What you will do: Among the entries below, take the line with "matrix. Female patient." and the line with "<79,70,121,141> (left, top, right, bottom; pixels)", and output them and every line between them exactly, with nothing else.

Study material:
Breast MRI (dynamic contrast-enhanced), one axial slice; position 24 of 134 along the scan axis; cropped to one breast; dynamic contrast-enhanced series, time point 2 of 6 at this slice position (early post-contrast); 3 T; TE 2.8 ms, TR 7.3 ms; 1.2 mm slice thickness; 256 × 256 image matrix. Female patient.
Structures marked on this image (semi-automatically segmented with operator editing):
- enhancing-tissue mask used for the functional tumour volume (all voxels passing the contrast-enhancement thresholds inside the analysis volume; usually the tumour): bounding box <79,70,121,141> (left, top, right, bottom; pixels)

---

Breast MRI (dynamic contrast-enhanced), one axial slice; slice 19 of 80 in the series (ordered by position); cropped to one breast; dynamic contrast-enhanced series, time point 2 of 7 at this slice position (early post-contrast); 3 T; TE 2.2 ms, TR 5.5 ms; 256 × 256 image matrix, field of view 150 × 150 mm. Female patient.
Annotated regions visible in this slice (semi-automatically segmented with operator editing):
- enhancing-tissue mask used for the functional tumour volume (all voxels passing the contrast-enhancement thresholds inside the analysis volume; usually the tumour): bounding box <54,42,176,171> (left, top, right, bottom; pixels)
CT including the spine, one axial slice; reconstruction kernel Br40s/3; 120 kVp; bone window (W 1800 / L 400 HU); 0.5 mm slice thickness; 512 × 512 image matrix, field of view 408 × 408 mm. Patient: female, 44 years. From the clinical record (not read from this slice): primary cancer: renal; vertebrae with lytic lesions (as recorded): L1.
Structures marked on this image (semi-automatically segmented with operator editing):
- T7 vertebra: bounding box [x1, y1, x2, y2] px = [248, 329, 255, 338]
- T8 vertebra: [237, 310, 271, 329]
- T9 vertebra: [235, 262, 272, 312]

Solution to the problem:
Breast MRI (dynamic contrast-enhanced), one axial slice; position 24 of 134 along the scan axis; cropped to one breast; dynamic contrast-enhanced series, time point 2 of 6 at this slice position (early post-contrast); 3 T; TE 2.8 ms, TR 7.3 ms; 1.2 mm slice thickness; 256 × 256 image matrix. Female patient.
Structures marked on this image (semi-automatically segmented with operator editing):
- enhancing-tissue mask used for the functional tumour volume (all voxels passing the contrast-enhancement thresholds inside the analysis volume; usually the tumour): bounding box <79,70,121,141> (left, top, right, bottom; pixels)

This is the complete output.